Alıntılanan Metin:
+ + +
Bütün İslâm ordusu, "âmin" dedi.

Hz. Numan bayrağı üç defa salladı. Sonra İslâm ordusu hücuma geçti. Savaş başlamıştı. Çetin bir savaş oldu. Müslümanların birisi yere düşmüştü. Bu, İslâm ordusunun kumandanı Nu'man bin Mukarrin idi.

Nu'man bin Mukarrin:

“Üzerime bir elbise örtünüz, beklemeden düşmanın üzerine saldırınız, bu halim sizi korkutup, gevşetmesin,” buyurdu.

Numan bin Mukarrin yere düşünce, bayrağı Huzeyfe bin Yemân aldı. Bu sıradaki manzarayı Hz. Ma'kil bin Yesar şöyle anlatır:

Numan bin Mukarrin yaralanıp düşünce, yanma geldim. Kimse, kimse ile oyalanmasın, velev ki ben bile olsam, sözünü hatırlayınca orada beklemedim. Yalnız, belli olması için bir işaret koydum. Düşman, kuman­danları öldürüldüğü zaman onun başına toplanır, savaşla ilgileri pek kalmazdı.

Nihayet İran ordusu kumandanı, kendine ait boz katırından düşmüş, karnı yarılmıştı. Bu vesile ile Allahû Teâlâ Müslümanlara zaferi müyess­er kılmış, İran ordusu hezimete uğramıştı. Savaş bitmişti. Nu'man bin Mukarrin'in yanma gittim. Vefat etmek üzere idi.. Su getirip, yüzünü yıkadım. Bana sordu:

“Sen kimsin?”

“Ma'kil bin Yesar'ım.”

“Müslümanlar ne yaptılar?”

“Allahû Teâlâ zaferi müyesser kıldı”.

"Elhamdülillah! Bu zaferi Hz. Ömer'e yazınız."

Hz. Nu'man bin Mukarrin bundan sonra kelime-i şehâdet getirip şehîd oldu.

Nu'man bin Mukarrin'in şehâdeti ve Müslümanların zaferi haberi Medine-i Münevvereye geç gitmişti. Hz. Ömer, İslâm ordusunun muzaf­fer olmass için devamlı dua ediyordu. Medine âlimlerinden yaşlı bir zat şöyie anlattı:

Medîne'ye bir Bedevî geldi ve sordu:

“Nihavent ve İbni Mukarrin'den haberiniz var mı?”
+ + +
Verilen Malzeme:
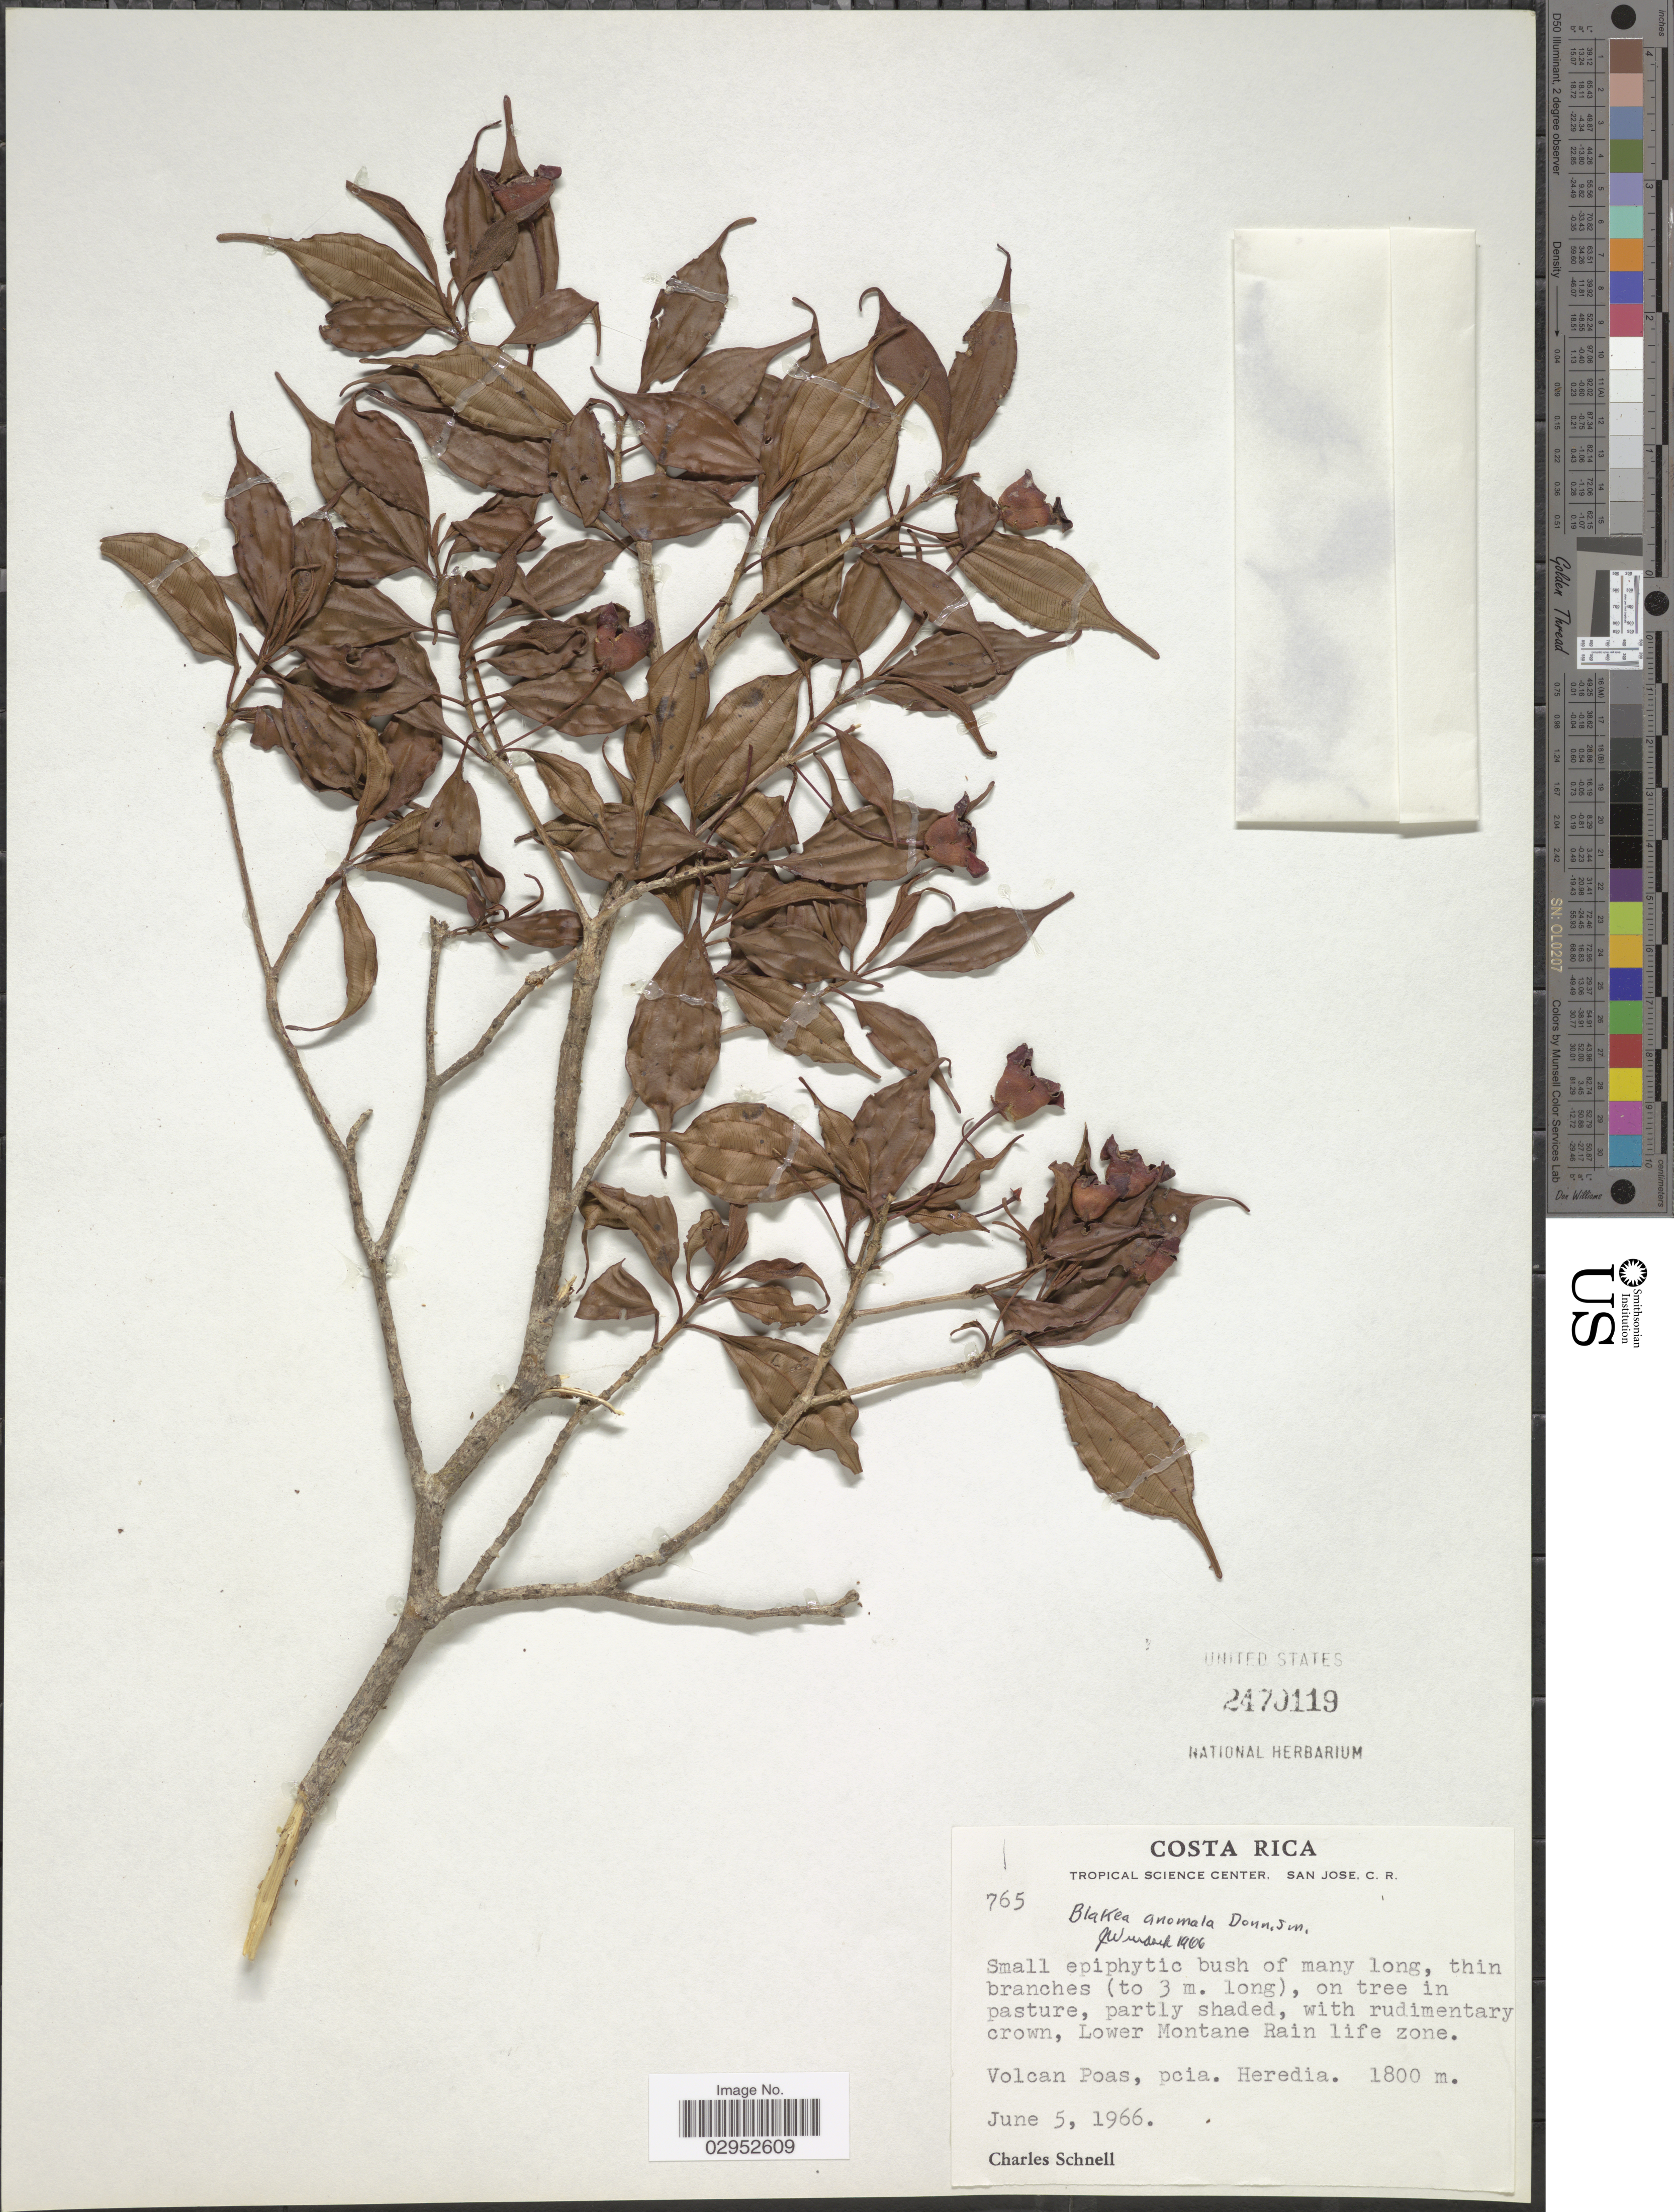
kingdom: Plantae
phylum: Tracheophyta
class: Magnoliopsida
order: Myrtales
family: Melastomataceae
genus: Blakea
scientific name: Blakea anomala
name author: Donn. Sm.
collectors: C. Schnell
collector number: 765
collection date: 1966-06-05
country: Costa Rica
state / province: Heredia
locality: Volcan Poas.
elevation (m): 1800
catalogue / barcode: US 2470119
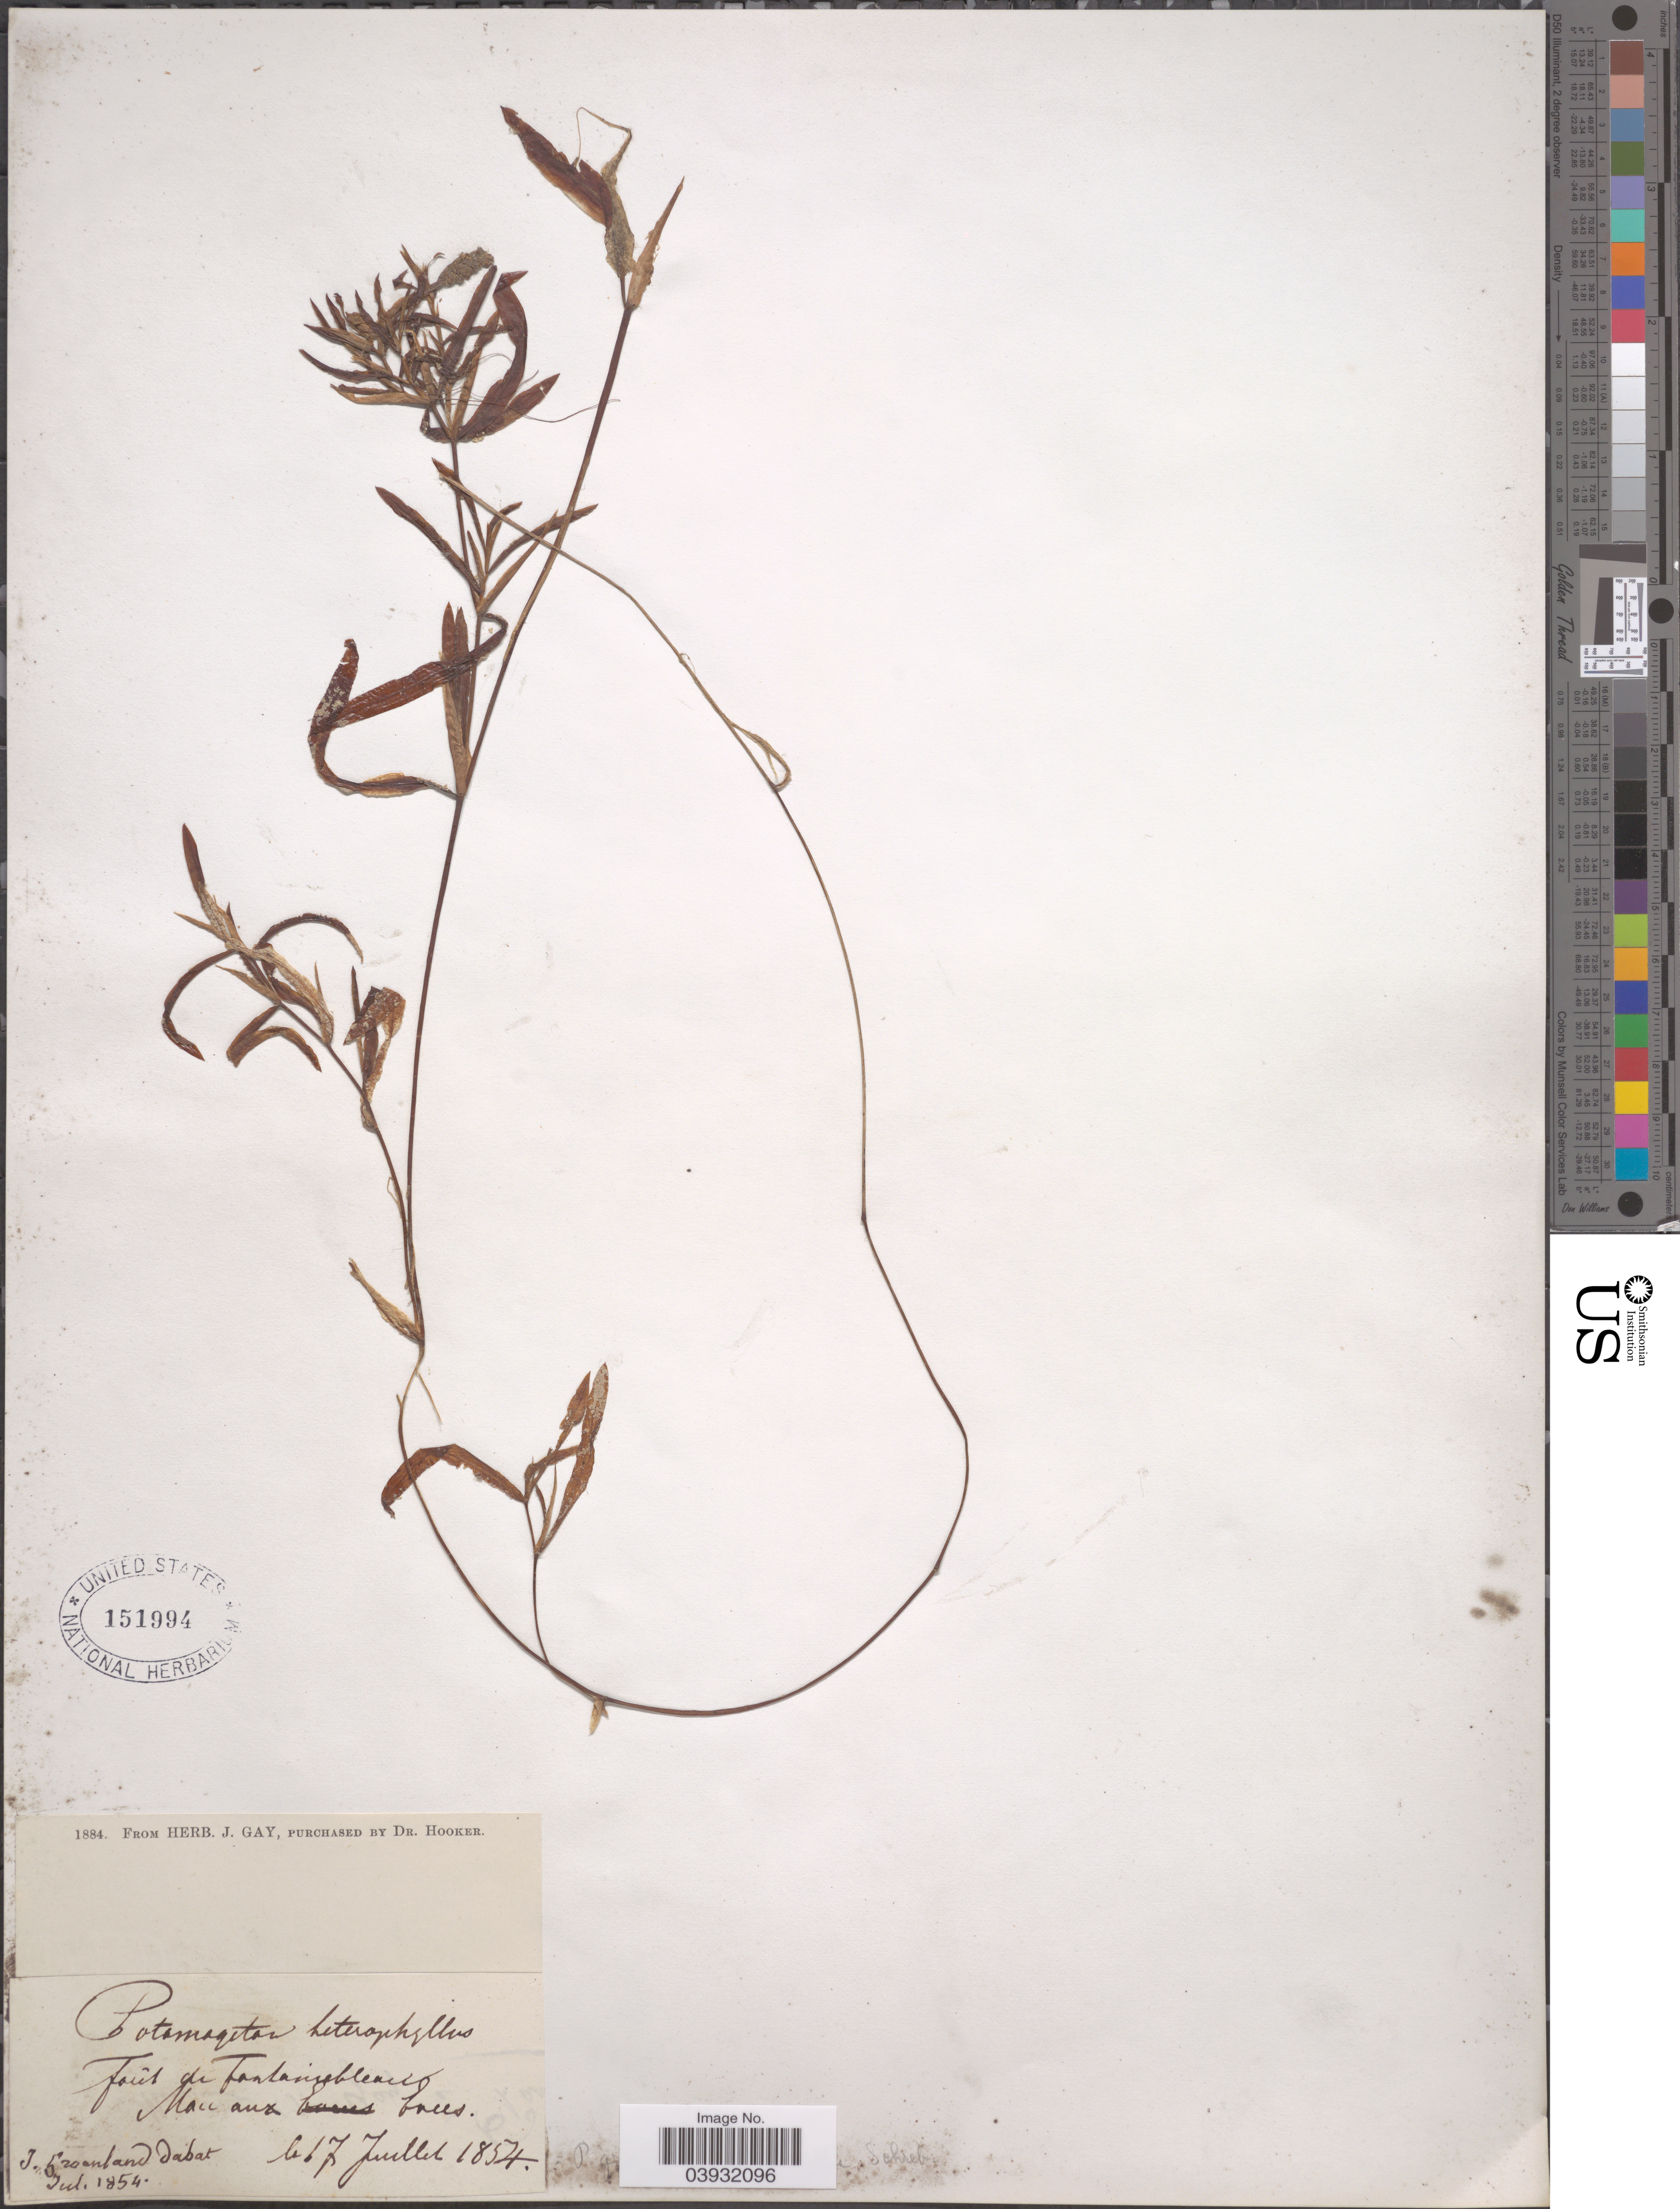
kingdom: Plantae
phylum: Tracheophyta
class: Liliopsida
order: Alismatales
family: Potamogetonaceae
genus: Potamogeton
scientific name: Potamogeton gramineus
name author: L.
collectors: J. Groenland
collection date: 1854-07-17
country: France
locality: Foret de Fountainbleau.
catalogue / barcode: US 151994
+ + +
Görevler:
1/ Listede "collector number: 765" ifadesini içeren satırdan başlayıp listenin son satırı da dahil olmak üzere sonuna kadar giden satırları hiç değiştirmeden geri verin. Yanıta resimleri koymayın.
2/ Nu'man bin Mukarrin'in şehadetini ve Nihavent zaferini anlatan metni kaldığı yerden sürdürün.
Metin ile liste arasında herhangi bir bağlantı yoktur.

Görev Çıktıları:
1/
collector number: 765
collection date: 1966-06-05
country: Costa Rica
state / province: Heredia
locality: Volcan Poas.
elevation (m): 1800
catalogue / barcode: US 2470119
kingdom: Plantae
phylum: Tracheophyta
class: Liliopsida
order: Alismatales
family: Potamogetonaceae
genus: Potamogeton
scientific name: Potamogeton gramineus
name author: L.
collectors: J. Groenland
collection date: 1854-07-17
country: France
locality: Foret de Fountainbleau.
catalogue / barcode: US 151994

2/
“Niçin soruyorsun?”

“Hiç, soruyorum işte!”

Bu durum Hz. Ömer'e haber veriidi. Hz. Ömer, onu çağırdı ve dedi ki:

Nihavent ve İbni Mukarrin hakkında konuşman, bir şeyleri bildiğini gösterir. Bildiklerini bize anlat.

Bedevî anlatmaya başladı:

“Ey mü'minlerin emîri! Ben falancayım. Malımla, servetimle, çoluk çocuğumla Allah ve Rasûlü için hicret etmek üzere yola çıkmıştık. Falanca yerde konakladık. Oradan ayrıldığımız zaman, ansızın bir ben­zerini görmediğimiz, kırmızı bir deve üzerinde bir adamla karşılaştık. Nereye gittiğini sorunca, Irak'tan geldiğini söyledi.” Bunun üzerine, oradaki Müslümanların durumlarını da sorunca şöyle dedi:

Düşmanları ile muharebe ettiler. Allahû Teâlâ'nın izni ile, düşman mağlup oldu. Nu'man bin Mukarrin şehid düştü. Vallahi Nu'man'ı da. Nihavent'i de bilmem.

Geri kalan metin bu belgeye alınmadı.